Surgery didn’t go as planned. Nothing went wrong but they had to do a lot more than they planned. The tumor had over grown 75% into my skull at points. So now. I have titanium mesh in a large area and hip bone connected to my cheek bone.
Until the swelling goes down, I’m going to make my way in this world as a model for those melting face clocks. Who knows there could be good money in that.
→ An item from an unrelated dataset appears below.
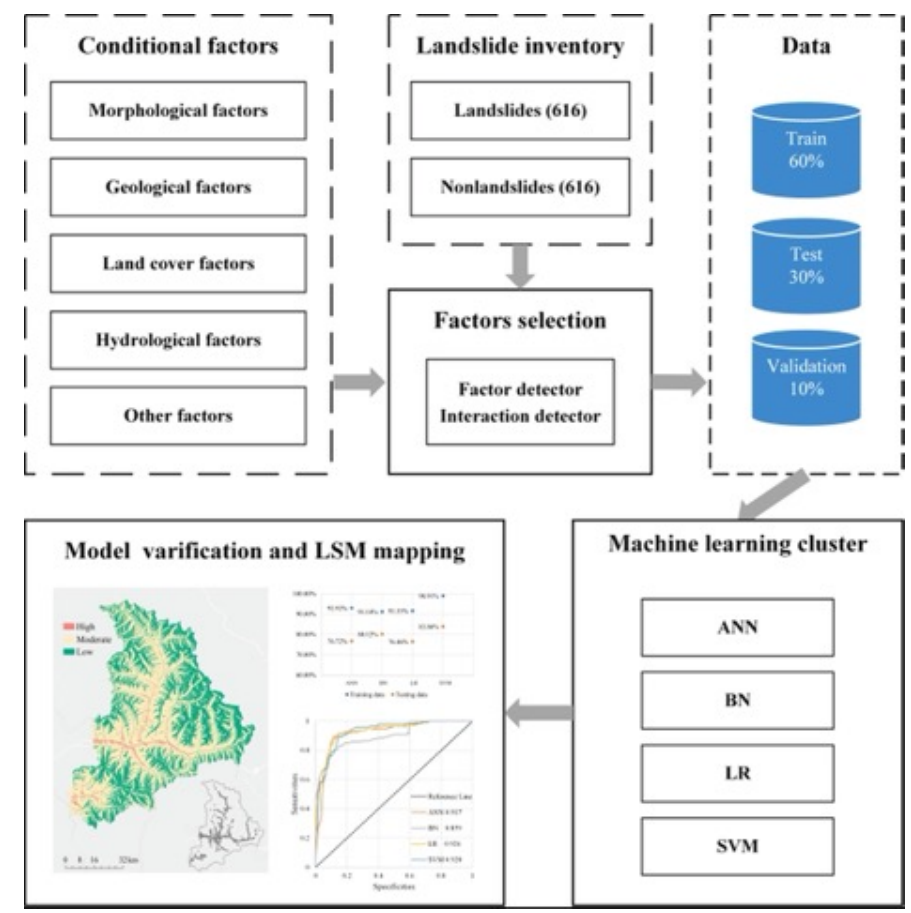
Figure 3. Method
As pain and emotions go, I am ready to murder my nurses at any moment. I’ve met with my surgeon’s resident at the hospital the past 4 days - I’m sure before, too but I was in ICU then. Since then, each shift change of nurses changes up how they want to give me medicine, prescribed by my doctors. Oh. You don’t need those together. But you just had this, so let’s wait a while. The doctors gave me times and staggering medicines: Percocet, 2 hours later dilaudid, 2 hours later Percocet. They won’t give them to me for 3 or 4 hours or will give me half of the dosage. Then I start crying because of the burning pain and then the crying makes it worse. Making it worse makes me ask for morphine in my IV, which keeps me at the hospital longer.
The occupational therapist caught it today while the nurse was in here and I was sobbing. The nurse was just going about her business, asking if I wanted my laxative in water or apple juice. The occupational therapist called the head clinical nurse for the hospital and now supposedly things are going to go right until I go home.
We’ll see. Regardless, I am ready to be home.